◆ **EXTRAIT**
Le Satmar Rebbe, Rabbi Yoël zatsal passa par la France lors de ses quatre séjours en Erets Israël : 1952, 1955, 1959, 1965. Il a ainsi tissé des liens avec Rav Its’hak ‘Haïm Chajkin, Rav Lipman, et le Rouv, Rav Rottenberg.
De nombreuses institutions communautaires ont été créées au fil des années par la ‘haddidout Satmar. Bikour ‘Holim (« visite des malades »), créée en 1957 par l’épouse de Rav Yoël, Alte Feiga, s’occupe d’aider les Juifs hospitalisés sans tenir compte de leur affiliation. Rav Touv, fondé dans les années 1950 pour aider les juifs d’Union soviétique, aide principalement les juifs d’Iran et du Yémen. Keren Hatsalah est un fonds de bienfaisance pour soutenir les Yéchivot et les pauvres d’Israël. Rabbi Yoël Teitelbaum a fondé un réseau de grands établissements d’enseignement, de Yéchivot et d’écoles. Ses écoles à New York représentent l’équivalent du quatrième réseau scolaire après ceux publics de New York City, Buffalo et Rochester. Dans la plupart des endroits, les écoles des filles s’appellent Bet Ra’hel et les Yéchivot Torah Véyira. En 1953, Rabbi Teitelbaum a fondé le Congrès Central Rabbinique des États-Unis et du Canada, qui fournit divers services, y compris une supervision de casherout.
Ceux qui l’on connut se rappellent de lui d’abord comme un géant en matière de ‘hessed. Le désir de se donner aux autres (peu importe qu’il s’agisse de membres de sa communauté ou non) était quelque chose qu’il communiquait à ses ‘hassidim de manière beaucoup plus intense que ses pensées profondes. Les résultats sont évidents quand l’on regarde la multitude d’organisations que cette communauté a développée et qui existent uniquement dans le but d’aider les personnes dans le besoin, quelle que soit leur appartenance.

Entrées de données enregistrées

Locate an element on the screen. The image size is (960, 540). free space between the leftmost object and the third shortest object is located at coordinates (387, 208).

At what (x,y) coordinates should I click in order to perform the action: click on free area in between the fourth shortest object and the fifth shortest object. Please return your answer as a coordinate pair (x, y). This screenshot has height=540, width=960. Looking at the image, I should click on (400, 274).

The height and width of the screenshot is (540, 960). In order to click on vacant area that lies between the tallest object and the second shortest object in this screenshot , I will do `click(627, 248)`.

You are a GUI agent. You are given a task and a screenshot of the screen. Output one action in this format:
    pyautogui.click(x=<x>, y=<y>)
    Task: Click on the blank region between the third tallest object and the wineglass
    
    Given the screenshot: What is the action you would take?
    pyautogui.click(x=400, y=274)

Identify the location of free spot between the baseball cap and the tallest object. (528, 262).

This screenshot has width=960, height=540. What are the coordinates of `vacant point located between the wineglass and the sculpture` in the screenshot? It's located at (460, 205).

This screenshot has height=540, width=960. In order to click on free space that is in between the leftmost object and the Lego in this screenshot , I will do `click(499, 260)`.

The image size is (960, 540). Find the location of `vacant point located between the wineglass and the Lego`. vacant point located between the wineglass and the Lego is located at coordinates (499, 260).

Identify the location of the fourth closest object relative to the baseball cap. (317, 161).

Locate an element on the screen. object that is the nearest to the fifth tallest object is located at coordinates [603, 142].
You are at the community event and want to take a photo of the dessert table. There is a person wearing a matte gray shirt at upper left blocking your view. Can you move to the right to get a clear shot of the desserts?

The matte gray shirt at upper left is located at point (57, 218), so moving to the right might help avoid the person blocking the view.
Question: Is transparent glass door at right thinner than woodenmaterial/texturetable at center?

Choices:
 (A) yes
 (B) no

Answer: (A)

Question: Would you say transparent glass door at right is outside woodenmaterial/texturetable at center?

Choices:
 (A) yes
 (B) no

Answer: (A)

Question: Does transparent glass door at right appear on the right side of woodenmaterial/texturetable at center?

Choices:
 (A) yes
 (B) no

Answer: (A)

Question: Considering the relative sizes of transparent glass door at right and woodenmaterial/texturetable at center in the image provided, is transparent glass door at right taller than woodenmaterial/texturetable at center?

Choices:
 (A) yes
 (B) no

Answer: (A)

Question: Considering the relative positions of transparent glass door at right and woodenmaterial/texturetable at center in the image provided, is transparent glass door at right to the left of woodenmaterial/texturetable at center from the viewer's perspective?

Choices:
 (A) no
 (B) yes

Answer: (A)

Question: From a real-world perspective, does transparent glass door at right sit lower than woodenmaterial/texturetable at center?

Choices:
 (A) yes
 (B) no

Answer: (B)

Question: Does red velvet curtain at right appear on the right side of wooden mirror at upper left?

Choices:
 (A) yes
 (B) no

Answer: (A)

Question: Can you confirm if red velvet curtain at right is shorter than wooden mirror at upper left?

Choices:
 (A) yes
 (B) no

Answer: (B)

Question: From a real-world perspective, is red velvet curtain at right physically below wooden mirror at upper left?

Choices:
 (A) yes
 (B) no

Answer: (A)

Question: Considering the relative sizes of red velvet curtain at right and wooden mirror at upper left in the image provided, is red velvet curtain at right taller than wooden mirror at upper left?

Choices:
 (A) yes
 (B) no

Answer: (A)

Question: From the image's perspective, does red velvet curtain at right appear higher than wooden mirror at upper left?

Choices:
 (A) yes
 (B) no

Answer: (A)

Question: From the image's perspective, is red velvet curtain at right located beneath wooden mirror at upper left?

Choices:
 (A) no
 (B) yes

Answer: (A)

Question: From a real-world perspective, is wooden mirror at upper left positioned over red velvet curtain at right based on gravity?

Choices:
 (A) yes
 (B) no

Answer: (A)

---

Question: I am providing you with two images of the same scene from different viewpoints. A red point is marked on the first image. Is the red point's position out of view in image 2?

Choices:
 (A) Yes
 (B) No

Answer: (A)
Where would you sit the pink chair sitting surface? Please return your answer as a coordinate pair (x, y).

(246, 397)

◆ **TRAVAIL À FAIRE**
1) D'après l'extrait, à quoi voit-on les résultats du désir de se donner aux autres que Rabbi Yoël communiquait à ses ‘hassidim ? Répondez en une à trois phrases.
2) Poursuivez le texte sur le Satmar Rebbe à partir de sa dernière phrase.
Les lignes ne jouent aucun rôle dans ce travail.

◆ **RÉPONSES AUX CONSIGNES**
1) Ces résultats sont évidents quand on regarde la multitude d'organisations que sa communauté a développées. Elles existent uniquement pour aider les personnes dans le besoin, quelle que soit leur appartenance.

2)
Une anecdote pour conclure : en 1968, le Satmar Rebbe a subi un AVC. Cela aurait pu lui être fatal, mais il s’en est sorti en gardant quelques séquelles. Quand il a repris connaissance, la première question qu’il a posée à son neveu, Rabbi Moché, a été : « Comment vont les enfants ? » Rav Moché, pensant qu’il s’agissait de ses propres enfants, a rassuré le Rabbi de Satmar sur leur bonne santé. Rav Yoël lui expliqua alors qu’il s’inquiétait des juifs du Maroc, qui étaient sur le point de quitter le Maroc : comment vont-ils ? comment se passe leur départ spirituellement ? Tel était le Satmar Rebbe, un amour incommensurable pour l’autre, quel que soit son origine.
Aussi, quand deux Géants arrivent dans une ville, ne doit-on pas se déplacer pour les accueillir et les écouter ? Plus que cela, la possibilité unique et extraordinaire de voir « en live » des Guedolim, d’être infusés par leur Kédoucha, ne doit pas se refuser. C’est une chance incroyable qui est donnée à chacun et chacune d’entre nous de recevoir des brakhot, mais surtout d’être éclairés sur les défis et pièges que notre époque nous tend, à nous et à nos enfants.
Ce rendez-vous n’est pas un simple évènement – c’est l’occasion de prendre rendez-vous avec nous-mêmes, en comprenant les traces de nos pères. « Si tu ne sais pas comment être épargné et que tes enfants ne soient pas perdus, scrute la voie tracée par tes pères et suis-la » (Rachi sur Chir Hachirim 1, 8).